Água mineral e bufê de frutos do mar


Sobre o preço da água mineral em restaurantes, tema aqui abordado há uma semana, manifestaram-se vários leitores. Houve os indignados, como Gilmar Darlei Moreira, que radicalizou quando, na Galeria Pacifico de Buenos Aires, tentaram cobrar-lhe R$ 8,00 por uma garrafinha de mineral (“fiquei com sede, mas não paguei”). Ou como Maria Teresa de Paula Castro Schlafman, que considera “absurdo, mesmo com toda a qualidade e o atendimento da Na Brasa, cobrar R$ 5,30 (+ 10%)”. Outros – raros – demonstraram compreensão com a política de preços de “um lugar desse nível”.

Houve também adendos, como o de Masato Nagata, que julga “caríssimo” pagar R$ 4,20 “por uma garrafinha de refrigerante no Riversides Madero”. O leitor assegura: “Não será por isso que deixarei de frequentar a casa, pois a comida é excelente, mas seria mais um ponto a favor caso cobrasse um preço justo pela bebida”.

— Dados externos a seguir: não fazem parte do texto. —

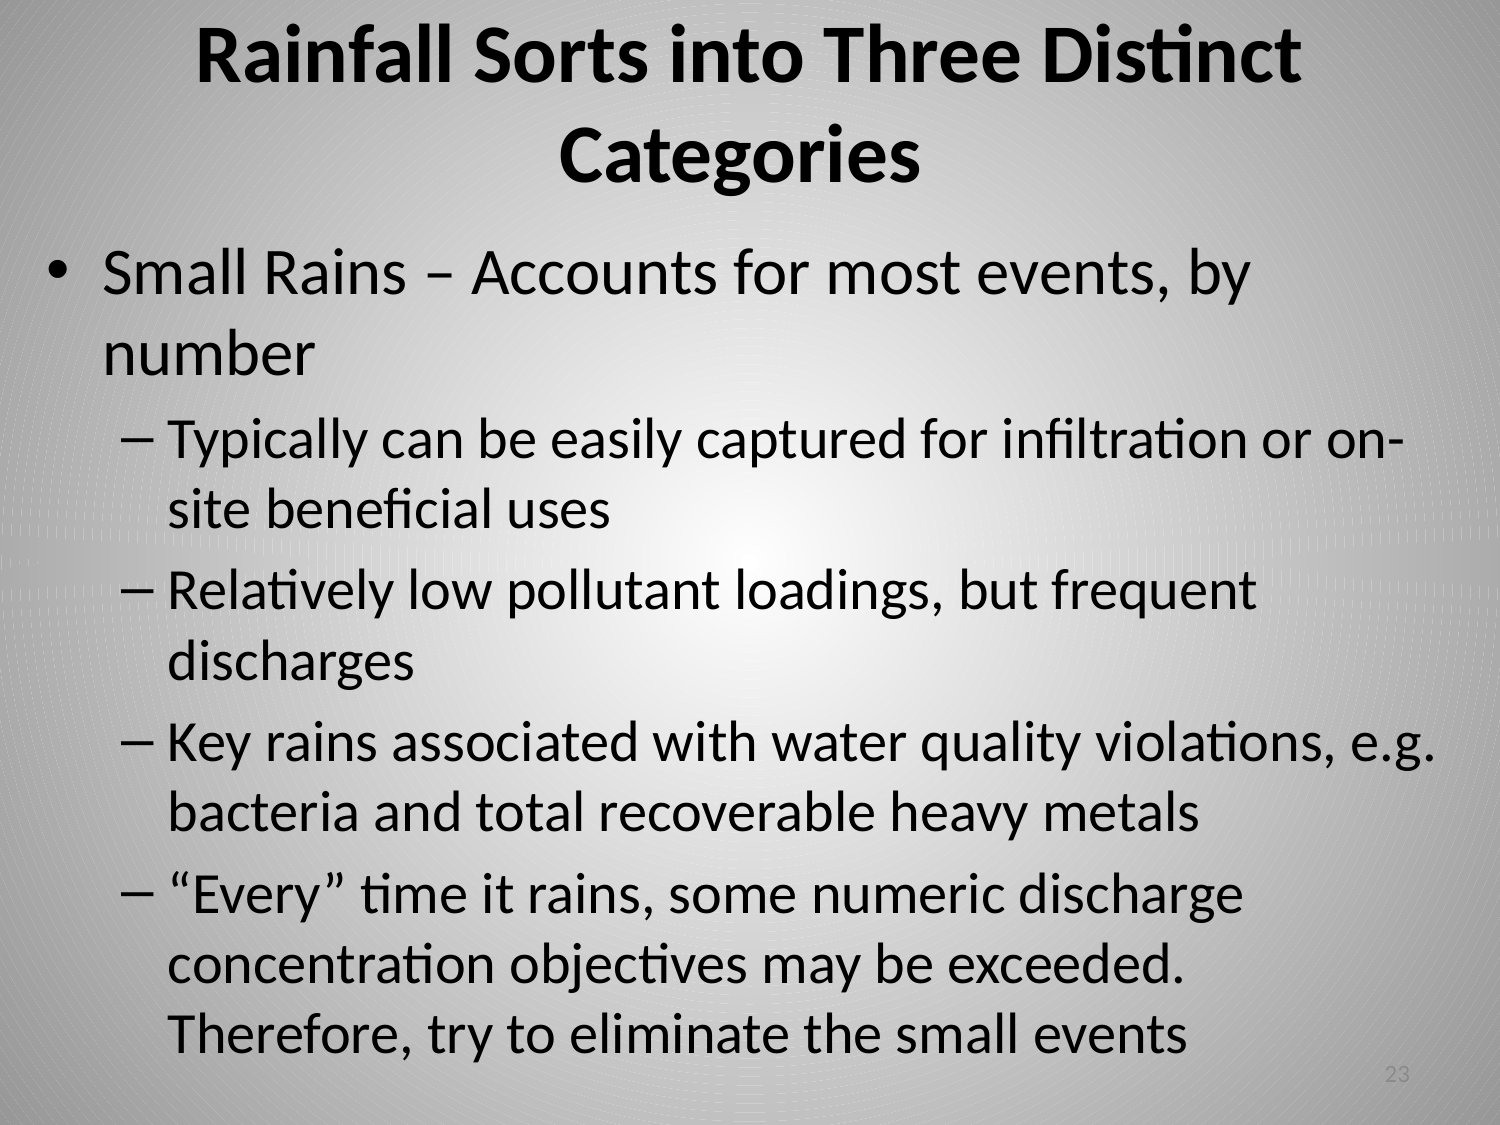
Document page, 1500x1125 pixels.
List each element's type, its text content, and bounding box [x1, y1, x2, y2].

list Small Rains – Accounts for most events, by number Typically can be easily captured for infiltration or on-site beneficial uses Relatively low pollutant loadings, but frequent discharges Key rains associated with water quality violations, e.g. bacteria and total recoverable heavy metals “Every” time it rains, some numeric discharge concentration objectives may be exceeded. Therefore, try to eliminate the small events [31, 220, 1469, 1109]
slide_number 23 [1074, 1042, 1425, 1103]
title Rainfall Sorts into Three Distinct Categories [75, 5, 1425, 193]
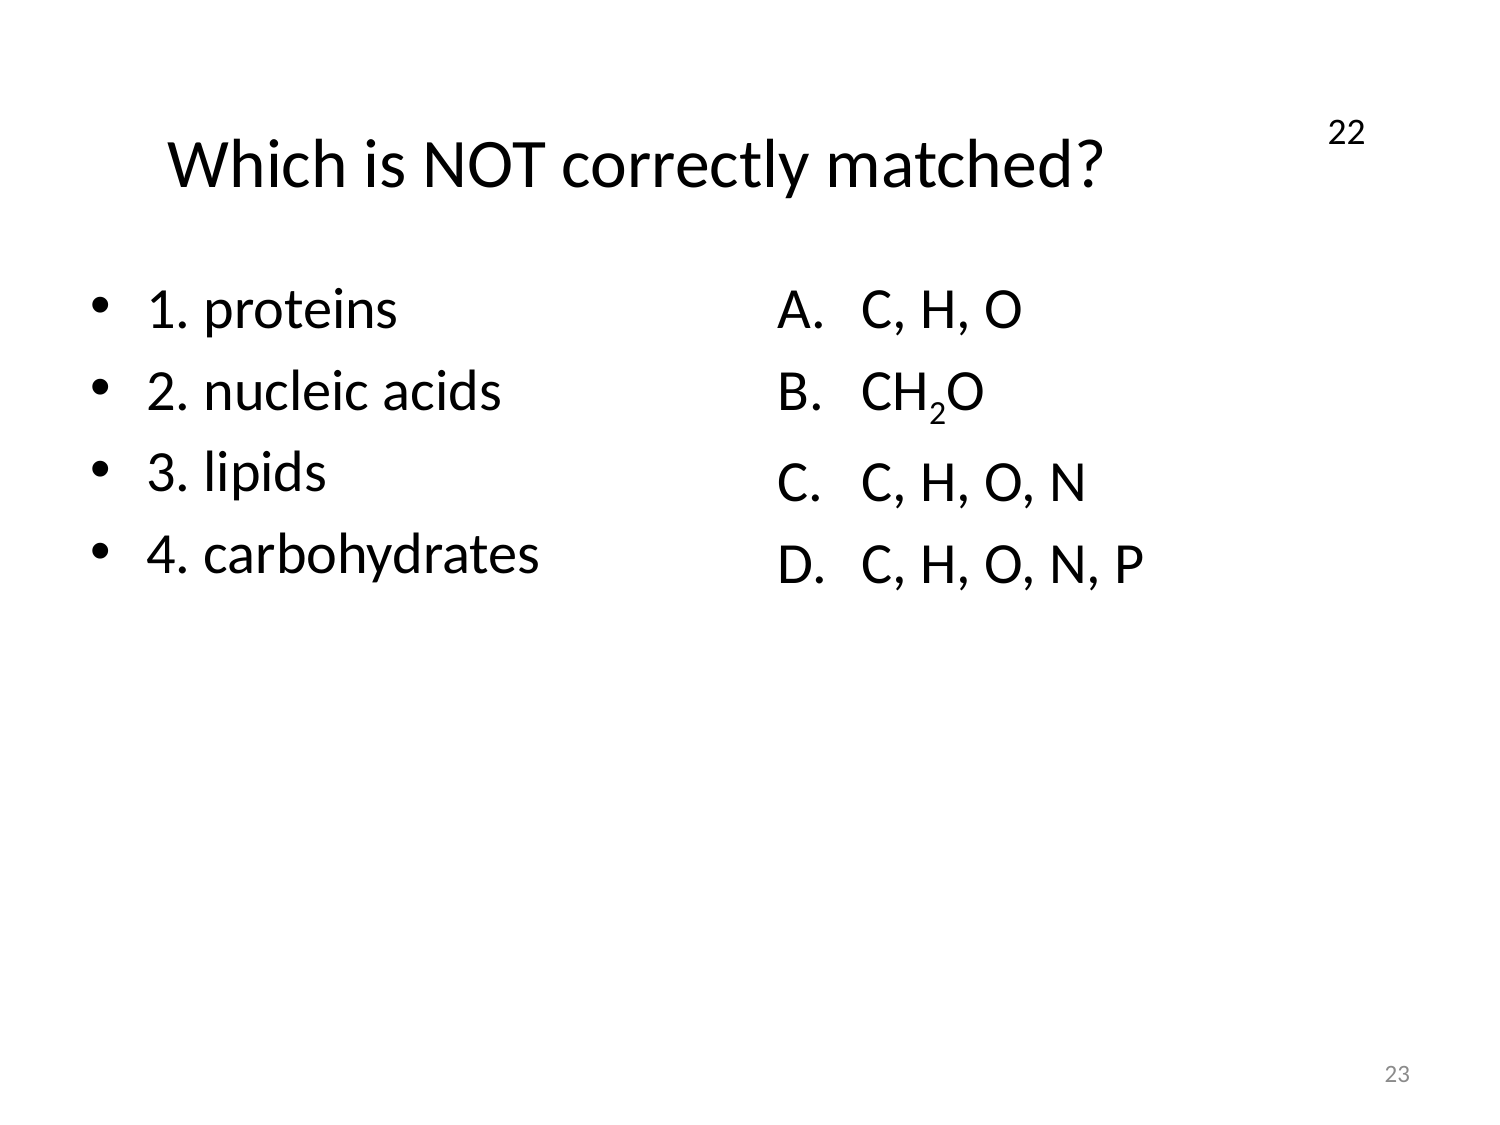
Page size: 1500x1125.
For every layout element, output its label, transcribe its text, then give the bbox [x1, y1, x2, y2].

list 1. proteins 2. nucleic acids 3. lipids 4. carbohydrates [75, 262, 738, 1005]
slide_number 23 [1074, 1042, 1425, 1103]
title Which is NOT correctly matched? [75, 87, 1200, 233]
text_box 22 [1312, 99, 1381, 160]
list C, H, O CH2O C, H, O, N C, H, O, N, P [762, 262, 1425, 1005]
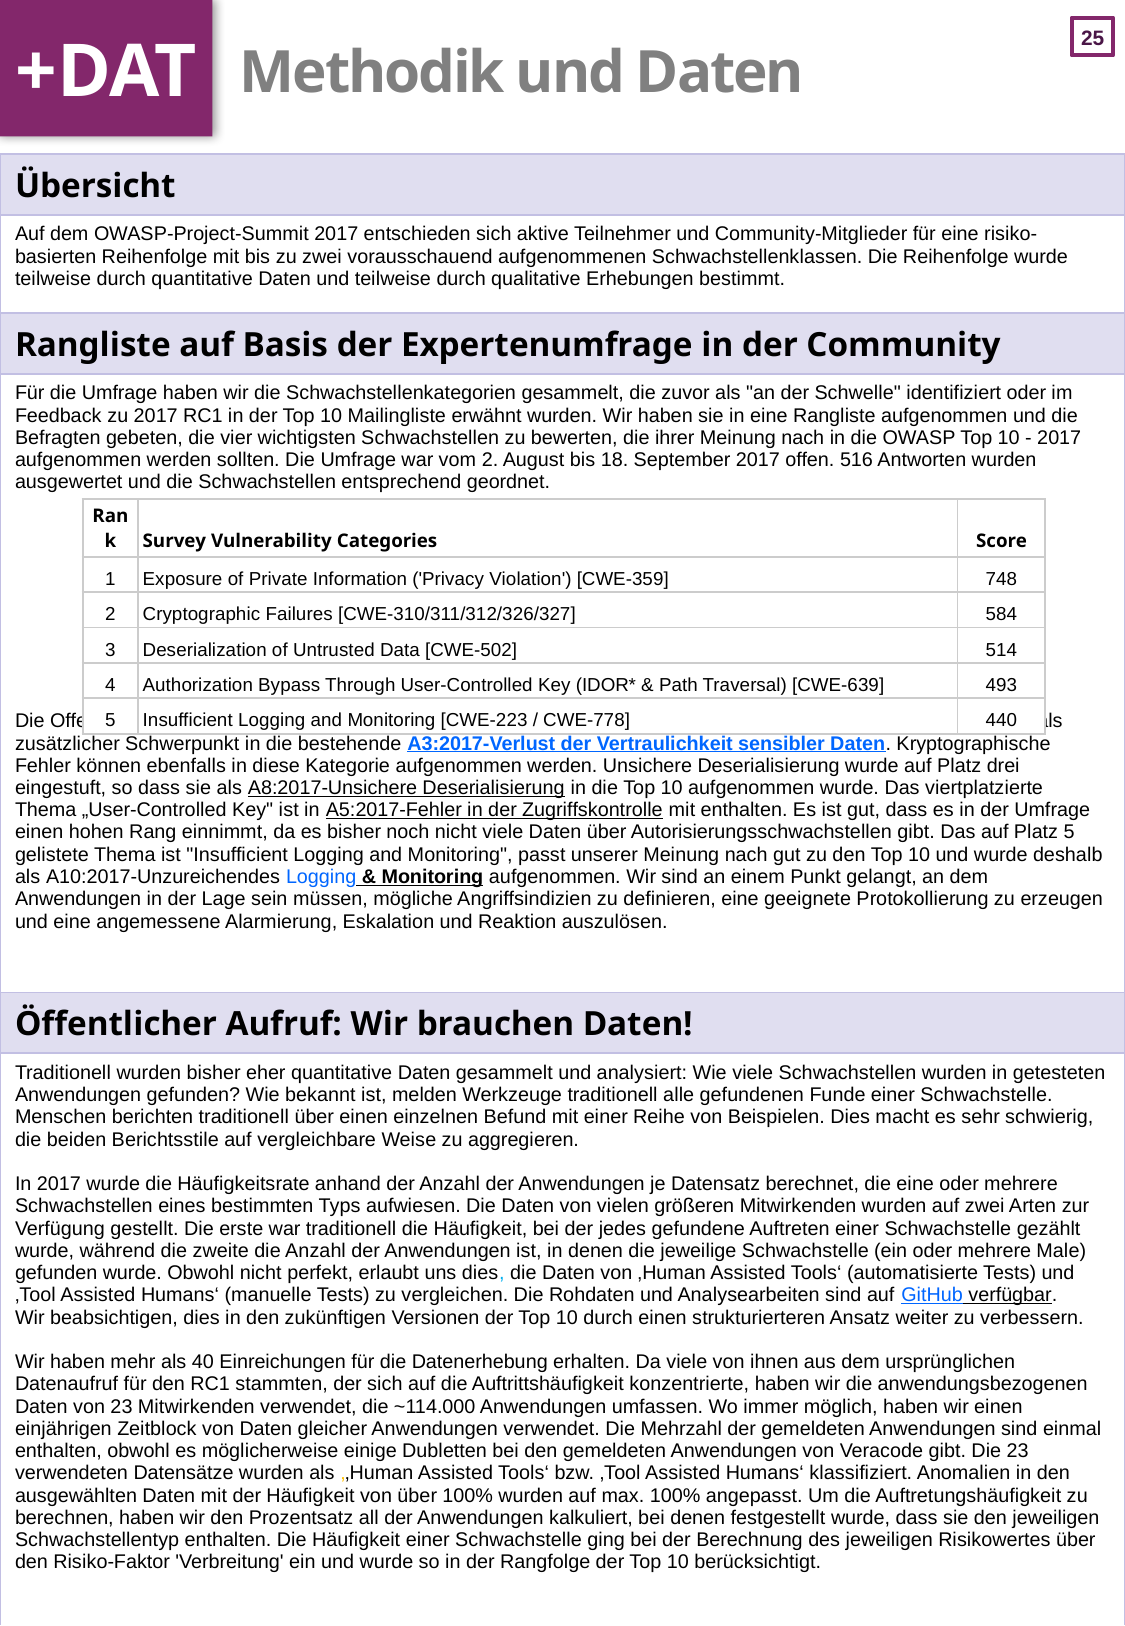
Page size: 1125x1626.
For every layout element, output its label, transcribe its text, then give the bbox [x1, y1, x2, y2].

Bem, temos aí exemplos do quanto o consumidor valoriza qualidade e serviço, embora se sinta desconfortável quando percebe uma margem de lucro elevada, mesmo com um valor nominal inexpressivo. A conclusão é de que seria no mínimo simpático, se estabelecimentos competentes considerassem água e refrigerantes meros acessórios no negócio de servir refeições. E se fossem tolerantes com os preços daqueles itens, valorizando a fidelidade de seus clientes e buscando a total satisfação destes.